▶ [Selected text]:
Re: [DISCUSS] SPIP: FunctionCatalog

Hyukjin Kwon

Just to make sure we don’t move past, I think we haven’t decided yet:

  • if we’ll replace the current proposal to Wenchen’s approach as the default
  • if we want to have Wenchen’s approach as an optional mix-in on the top of Ryan’s proposal (SupportsInvoke)

From what I read, some people pointed out it as a replacement. Please correct me if I misread this discussion thread.

As Dongjoon pointed out, it would be good to know rough ETA to make sure making progress in this, and people can compare more easily.


FWIW, there’s the saying I like in the zen of Python:

There should be one— and preferably only one —obvious way to do it.

If multiple approaches have the way for developers to do the (almost) same thing, I would prefer to avoid it.

In addition, I would prefer to focus on what Spark does by default first.


2021년 2월 17일 (수) 오후 2:33, Dongjoon Hyun <[hidden email]>님이 작성:
Hi, Wenchen.

This thread seems to get enough attention. Also, I'm expecting more and more if we have this on the `master` branch because we are developing together.

    > Spark SQL has many active contributors/committers and this thread doesn't get much attention yet.

So, what's your ETA from now?

    > I think the problem here is we were discussing some very detailed things without actual code.
    > I'll implement my idea after the holiday and then we can have more effective discussions.
    > We can also do benchmarks and get some real numbers.
    > In the meantime, we can continue to discuss other parts of this proposal, and make a prototype if possible.

I'm looking forward to seeing your PR. I hope we can conclude this thread and have at least one implementation in the `master` branch this month (February).
If you need more time (one month or longer), why don't we have Ryan's suggestion in the `master` branch first and benchmark with your PR later during Apache Spark 3.2 timeframe.

Bests,
Dongjoon.


On Tue, Feb 16, 2021 at 9:26 AM Ryan Blue <[hidden email]> wrote:
Andrew,

The proposal already includes an API for aggregate functions and I think we would want to implement those right away.

▶ [Exercise requirements]:
- a) Answer these questions about the FunctionCatalog thread:
(i) Which saying from the zen of Python does Hyukjin Kwon quote?
(ii) In which month does Dongjoon hope to have at least one implementation on the `master` branch?
(iii) According to Ryan Blue, what API does the proposal already include?
- b) Carry on the FunctionCatalog thread, starting after its final sentence.
The data that comes after the FunctionCatalog thread is not needed.

▶ [Raw data]:
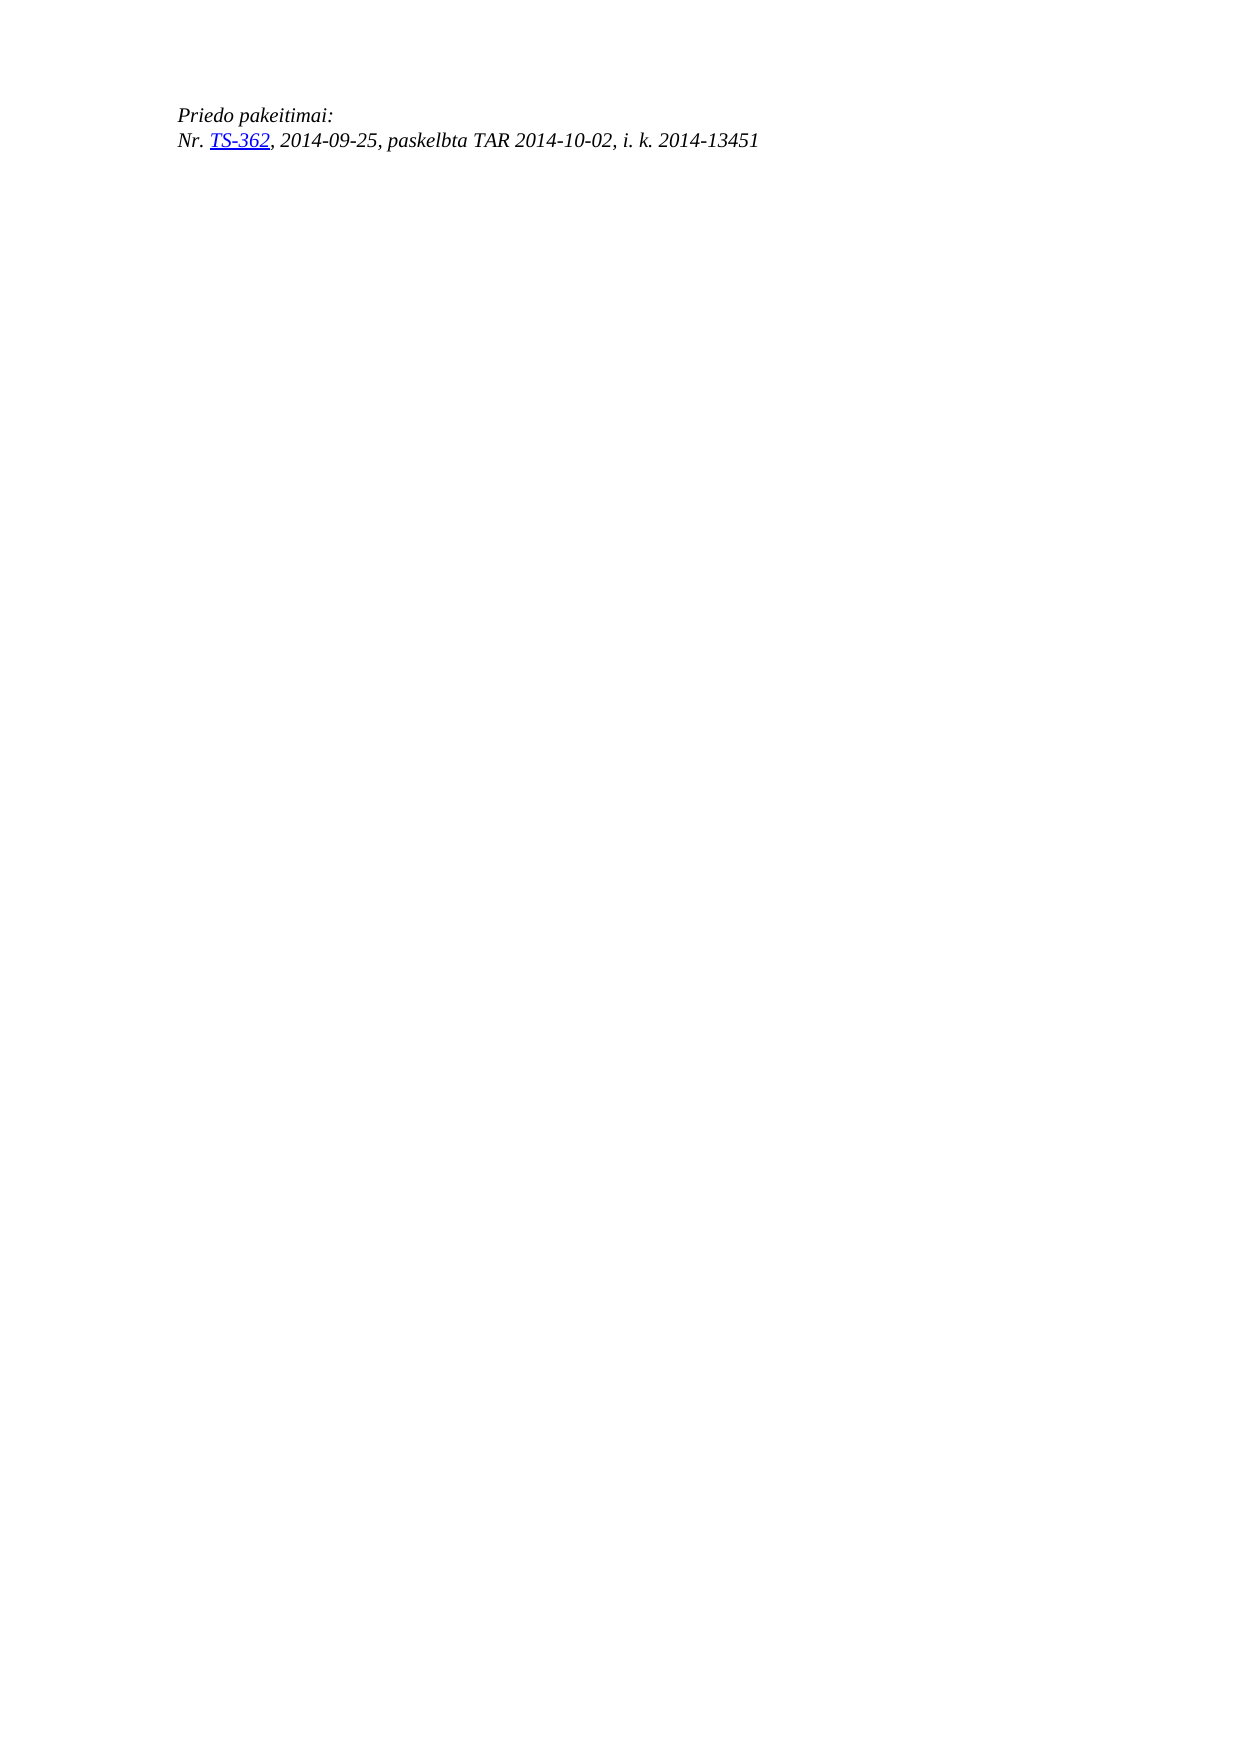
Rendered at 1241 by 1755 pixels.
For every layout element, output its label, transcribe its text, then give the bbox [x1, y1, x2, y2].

text Nr. TS-362, 2014-09-25, paskelbta TAR 2014-10-02, i. k. 2014-13451 [177, 127, 1181, 152]
text Priedo pakeitimai: [177, 103, 1181, 127]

▶ [Task-by-task answers]:
- a)
(i) "There should be one— and preferably only one —obvious way to do it."
(ii) February.
(iii) An API for aggregate functions.

- b)
Processing ColumnBatch is something we can easily extend the interfaces to support, similar to Wenchen's suggestion. The important thing right now is to agree on some basic functionality: how to look up functions and what the simple API should be. Like the TableCatalog interfaces, we will layer on more support through optional interfaces like `SupportsInvoke` or `SupportsColumnBatch`.

On Tue, Feb 16, 2021 at 9:00 AM Andrew Melo <[hidden email]> wrote:
Hello Ryan,

This proposal looks very interesting. Would future goals for this
functionality include both support for aggregation functions, as well
as support for processing ColumnBatch-es (instead of Row/InternalRow)?

Thanks
Andrew

On Mon, Feb 15, 2021 at 12:44 PM Ryan Blue <[hidden email]> wrote:
>
> Thanks for the positive feedback, everyone. It sounds like there is a clear path forward for calling functions. Even without a prototype, the `invoke` plans show that Wenchen's suggested optimization can be done, and incorporating it as an optional extension to this proposal solves many of the unknowns.
>
> With that area now understood, is there any discussion about other parts of the proposal, besides the function call interface?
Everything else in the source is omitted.